DMZ Servers not talking to eatch other

Hello all

My IPFire box is setup with GREEN ORANGE & RED networks.
I have a block of 5 WAN IP’s and a number of servers\services running in the ORNAGE network.

Every thing is seemingly working grate in terms of GREEN access to ORANGE and RED to ORANGE for services running on said servers with multiple NAT rules setup to allow access from RED on specific WAN IP’s/Ports from my block of 5…

My issue is that I am struggling to get two of these servers to talk to each other on the ORANGE network via there WAN IP’s.

There are two servers in question both are running Nethserver 8 and I am trying to cluster them together, but when I try I get an error stating that the process has timed out trying to connect via HTTPS on its FQDN.

Both servers can ping each other locally via internal IP but there trying to connect to each other via there WAN IP’s.

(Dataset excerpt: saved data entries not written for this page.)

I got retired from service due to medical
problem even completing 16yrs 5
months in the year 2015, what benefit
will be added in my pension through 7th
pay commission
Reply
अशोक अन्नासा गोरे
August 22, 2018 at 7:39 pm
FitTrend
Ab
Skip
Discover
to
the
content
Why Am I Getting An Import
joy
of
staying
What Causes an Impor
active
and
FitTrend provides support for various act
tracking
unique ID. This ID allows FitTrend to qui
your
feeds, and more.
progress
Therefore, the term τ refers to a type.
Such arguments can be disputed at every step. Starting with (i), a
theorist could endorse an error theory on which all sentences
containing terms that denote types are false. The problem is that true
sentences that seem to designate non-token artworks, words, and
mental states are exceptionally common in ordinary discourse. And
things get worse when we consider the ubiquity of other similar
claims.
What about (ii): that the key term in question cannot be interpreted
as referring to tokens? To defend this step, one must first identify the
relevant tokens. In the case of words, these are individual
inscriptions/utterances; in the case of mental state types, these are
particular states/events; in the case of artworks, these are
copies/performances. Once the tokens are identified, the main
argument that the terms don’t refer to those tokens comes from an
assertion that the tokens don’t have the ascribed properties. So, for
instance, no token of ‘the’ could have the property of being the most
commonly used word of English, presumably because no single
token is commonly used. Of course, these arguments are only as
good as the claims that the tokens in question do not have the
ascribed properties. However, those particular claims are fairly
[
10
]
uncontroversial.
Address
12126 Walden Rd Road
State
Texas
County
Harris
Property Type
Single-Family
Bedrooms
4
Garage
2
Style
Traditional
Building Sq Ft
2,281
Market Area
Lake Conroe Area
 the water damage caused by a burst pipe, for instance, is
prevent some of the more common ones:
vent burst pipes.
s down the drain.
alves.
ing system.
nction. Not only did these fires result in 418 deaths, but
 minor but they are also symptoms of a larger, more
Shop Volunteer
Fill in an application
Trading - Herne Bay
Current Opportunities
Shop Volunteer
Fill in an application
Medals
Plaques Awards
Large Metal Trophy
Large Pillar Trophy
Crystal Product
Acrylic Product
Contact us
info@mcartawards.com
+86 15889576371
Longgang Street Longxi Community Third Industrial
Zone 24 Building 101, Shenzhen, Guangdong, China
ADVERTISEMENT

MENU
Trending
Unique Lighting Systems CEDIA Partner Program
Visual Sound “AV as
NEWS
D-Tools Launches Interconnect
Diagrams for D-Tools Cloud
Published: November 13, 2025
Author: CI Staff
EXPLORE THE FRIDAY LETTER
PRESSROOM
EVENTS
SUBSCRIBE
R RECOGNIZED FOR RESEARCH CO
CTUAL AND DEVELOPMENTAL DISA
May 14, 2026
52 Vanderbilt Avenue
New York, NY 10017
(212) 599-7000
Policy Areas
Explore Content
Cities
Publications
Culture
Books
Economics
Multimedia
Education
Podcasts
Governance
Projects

This is shown by the error message stating the FQDN when trying to cluster and also when trying to ping each other by name via the terminal as this returns with each servers respective WAN IP but with no response to ping.

Both of these servers have working NAT rules to allow traffic to HTTP and HTTPS from RED and each is assigned an IP from the block of 5.

I have tried adding a couple of rules to see if I could get them talking but so far have failed and I’m no expert. So if any one has any suggestions it would be most appreciated.

I don’t think that editing there host files to point to each others local address is the way to go as both systems have LetEncrypt certs via there WAN address but I am open to advice.

I hope I have provided enough information but please say if I’ve left out crucial info. Screen shot provided so you can see how I’ve setup NAT rules in case that’s my issue. Servers halo and nebula as the ones in question.

Thanks in Advance

D

But that is the proper solution to put the FQDN name with local ip in the host file of bind9 (hosts page in IPfire) and in /etc/hosts on the machines.
I recommend also adding the www. prefix name entry too. So your hostedsite.com and the www.hostedsite.com resolves with the orange ip address.

In regards to the firewall, its just used to set up forwarding and blocking ports you want to restrict from public.

Thank you for your answer.

If the consensus is that I should in fact edit the host files on these servers then I shall give it a go.

As for adding the info to the host section of IPFire, I have done so but with out the www.prefix. I shall go though and add these.

Of course server’s in DMZ don’t use IPFire as DNS

Thanks again for your time

IPFire DNS resolves the endpoints for any network to servers. The only time you have to use the DNS of ipfire exclusively is if you were hosting multiple web sites with one public ip address. Which this would normally be a Nginx web hosting with all sites on the same server.